The National Federation of the Blind (NFB), a leading organization for the blind, has established the third week in May as “White Cane Week”. During this week, a special concentration of efforts to educate the public concerning the hopes and aspirations of the blind is emphasized.
The Sequim Valley Lions Club honors this timeframe by conducting its traditional White Cane fundraiser around April and May.

Mikenny - Vento

The McKinney-Vento Act provides rights and services to children and youth experiencing homelessness, which includes those who are: sharing the housing of others due to loss of housing, economic hardship, or a similar reason; staying in motels, trailer parks, or camp grounds due to the lack of an adequate alternative; staying in shelters or transitional housing; or sleeping in cars, parks, abandoned buildings, substandard housing, or similar settings.

The Sequim Valley Lions Club supports the Care Closet in the Sequim School district admistration Building. Disributing clothing and personal hygiene products to the students in need.

School Health Screening

Sequim Valley lions Club performs vision and audio screening in our elementary and middle schools.

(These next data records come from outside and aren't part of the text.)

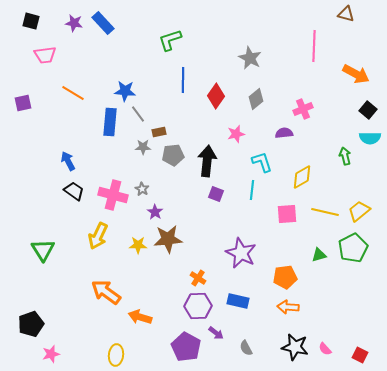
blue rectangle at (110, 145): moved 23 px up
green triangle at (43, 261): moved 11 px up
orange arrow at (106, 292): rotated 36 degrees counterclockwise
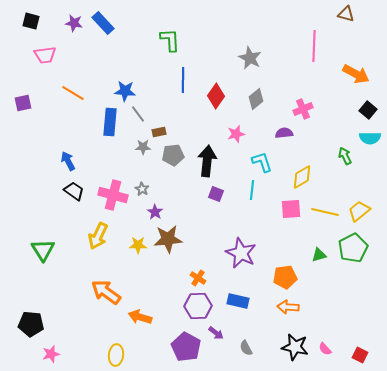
green L-shape at (170, 40): rotated 105 degrees clockwise
green arrow at (345, 156): rotated 12 degrees counterclockwise
pink square at (287, 214): moved 4 px right, 5 px up
black pentagon at (31, 324): rotated 25 degrees clockwise
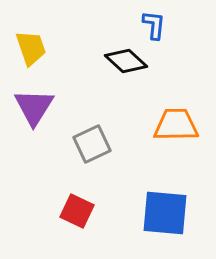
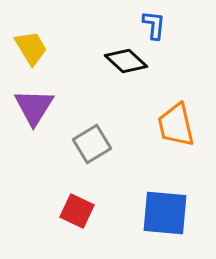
yellow trapezoid: rotated 12 degrees counterclockwise
orange trapezoid: rotated 102 degrees counterclockwise
gray square: rotated 6 degrees counterclockwise
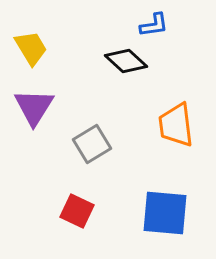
blue L-shape: rotated 76 degrees clockwise
orange trapezoid: rotated 6 degrees clockwise
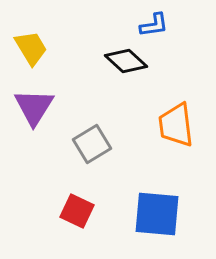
blue square: moved 8 px left, 1 px down
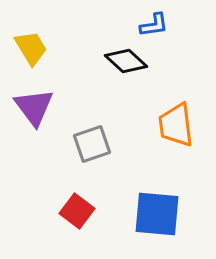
purple triangle: rotated 9 degrees counterclockwise
gray square: rotated 12 degrees clockwise
red square: rotated 12 degrees clockwise
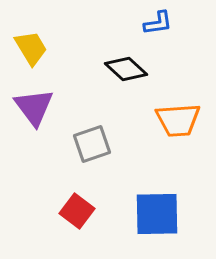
blue L-shape: moved 4 px right, 2 px up
black diamond: moved 8 px down
orange trapezoid: moved 2 px right, 5 px up; rotated 87 degrees counterclockwise
blue square: rotated 6 degrees counterclockwise
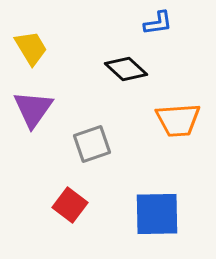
purple triangle: moved 1 px left, 2 px down; rotated 12 degrees clockwise
red square: moved 7 px left, 6 px up
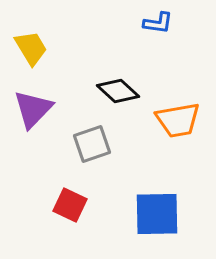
blue L-shape: rotated 16 degrees clockwise
black diamond: moved 8 px left, 22 px down
purple triangle: rotated 9 degrees clockwise
orange trapezoid: rotated 6 degrees counterclockwise
red square: rotated 12 degrees counterclockwise
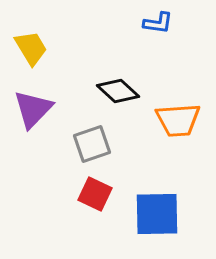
orange trapezoid: rotated 6 degrees clockwise
red square: moved 25 px right, 11 px up
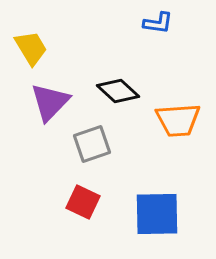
purple triangle: moved 17 px right, 7 px up
red square: moved 12 px left, 8 px down
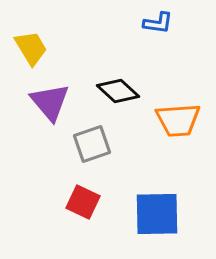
purple triangle: rotated 24 degrees counterclockwise
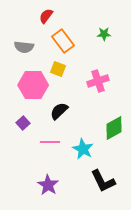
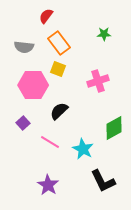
orange rectangle: moved 4 px left, 2 px down
pink line: rotated 30 degrees clockwise
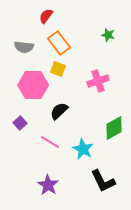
green star: moved 4 px right, 1 px down; rotated 16 degrees clockwise
purple square: moved 3 px left
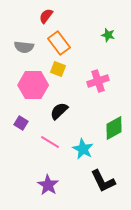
purple square: moved 1 px right; rotated 16 degrees counterclockwise
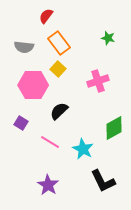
green star: moved 3 px down
yellow square: rotated 21 degrees clockwise
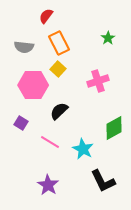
green star: rotated 24 degrees clockwise
orange rectangle: rotated 10 degrees clockwise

We recieved a multi- club grant from Lions International to purchase the equipment and work with the other five clubes to screen all of the schools in our zone

"Let's Be Frank" Hot Dog Wagon

Sequim Valley Lions Club has a Hot Dog Wagon as a fundraisor.

Our events are The Sunshine Festival, Sequim Irrigation Festival, Sequim Logging Show, Air Affair Fly-in and car show, and we can be found at The James Centerr for the arts on Tuesdays during the Music in the park series.

Sequim Food Bank

Sequim Valley Lions works with the sequim Food Bank.

On Mondays we stock the bread room and on Fridays we have five lions that work in the drive thru food Bank.

We also work on the Thanksgiving and Christmas Drive thru's that distribute over 800 holiday meals.

Sequim Downtown Merchants Halloween Candy Give-a-way.

Each Halloweenwe dress up and hand out cany at the merchant give-a-way. This provides a safe and fun event for ou kids, young or old. We normally give out over 1000 bags of candy.